Obviously, this has had an impact on writers, because it creates the illusion that wherever our art is, there is also a machine which does the same work. Scenes and dialogues can now be generated by AI, as well as story prompts, and when we actually sit before a blank page, we can’t help but think that the machine could do it better, and we’re worthless, and maybe not needed anymore. This has happened to artists now, who had already written pieces before the appearance of AI, so I cannot imagine what will happen when kids start typing their ideas into a purple prose generator instead of keeping awful diaries with the worst metaphors ever.


Although my take on AI is skeptical and I am mainly against it, I do recognise the fact that it is a useful tool, at least in writing.

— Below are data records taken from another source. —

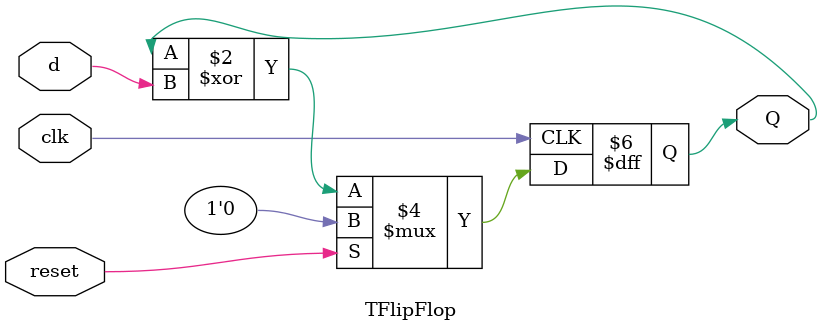
<source format=v>
module part1 (Clock, Enable, Reset, CounterValue);
	input Clock;
	input Enable;
	input Reset;
	output [7:0] CounterValue;
	
	///Connection between output and and Gate
	wire [6:0]andGate;
	
	///Start of T flip Flop
	TFlipFlop a(Enable, Clock, Reset, CounterValue[0]);
	assign andGate[0] = Enable & CounterValue[0];
	
	TFlipFlop b(andGate[0], Clock, Reset, CounterValue[1]);
	assign andGate[1] = andGate[0] & CounterValue[1];
	
	TFlipFlop c(andGate[1], Clock, Reset, CounterValue[2]);
	assign andGate[2] = andGate[1] & CounterValue[2];
	
	TFlipFlop d(andGate[2], Clock, Reset, CounterValue[3]);
	assign andGate[3] = andGate[2] & CounterValue[3];
	
	TFlipFlop e(andGate[3], Clock, Reset, CounterValue[4]);
	assign andGate[4] = andGate[3] & CounterValue[4];
	
	TFlipFlop f(andGate[4], Clock, Reset, CounterValue[5]);
	assign andGate[5] = andGate[4] & CounterValue[5];
	
	TFlipFlop g(andGate[5], Clock, Reset, CounterValue[6]);
	assign andGate[6] = andGate[5] & CounterValue[6];
	
	TFlipFlop h(andGate[6], Clock, Reset, CounterValue[7]);
	
endmodule

///T Flip Flop
module TFlipFlop(d, clk,reset,Q);
	input clk;
	input reset; 
	input d;
	output reg Q;
	
	
	always@ (posedge clk)
		begin
			if (reset) Q <= 1'b 0 ;
			else Q <= Q ^ d ;
		end
endmodule
	
</source>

But in my opinion, its use should be limited to consulting, rewording and generating prompts for our stories, like we would use a thesaurus or ask our friend about a certain phrase. The problem is when it starts looking more like a ghost-writing device, in which case I believe the author's credit isn't well deserved. It's fine to need a source of inspiration, but there must be some talent in our pieces, there has to be something that is ours because otherwise, not only will the machine be the protagonist, but our identity will also fade and disappear. It erases the growth, the process of finding the right words and creating your own rabbit hole with little bricks made of sentences you hear and experiences you live.


It separates the art from the artist to the point where there’s no artist, and no receptor who needs it, it’s from nobody to nobody.

That is a very curious thing, because art is, and has always been about non-conformism and rebelliousness; it has always been about jumping out of the norm just because the norm bothered us. There is just something that doesn’t feel right about the fact that those who make art now are also the corporations that control our wages, when it always used to be the other way around.


After all, we need those corny metaphors, those handwritten letters and the diaries wherein we created our first stories. We need the Wattpad drafts, unfinished poemaries and crumpled up papers, because art is not linear, it’s a giant palimpsest. What writers are now is not new, it is what has evolved from all the previous plot holes, what we have worked on perfecting for so long. And we cannot let Artificial Intelligence take that away from us. We can’t unbind ourselves from our effort so easily. We have to fight back, and the only way we can do it is by being the best artists we can be. Yes, by continuing to work hard on our creations by not letting it hurt us, and being stronger than whatever is coming.


Because no matter what, no one is going to write your story better than you can. Why? Because it’s yours. So don’t give up, because every mistake of yours is worth more than a million automatically generated successes.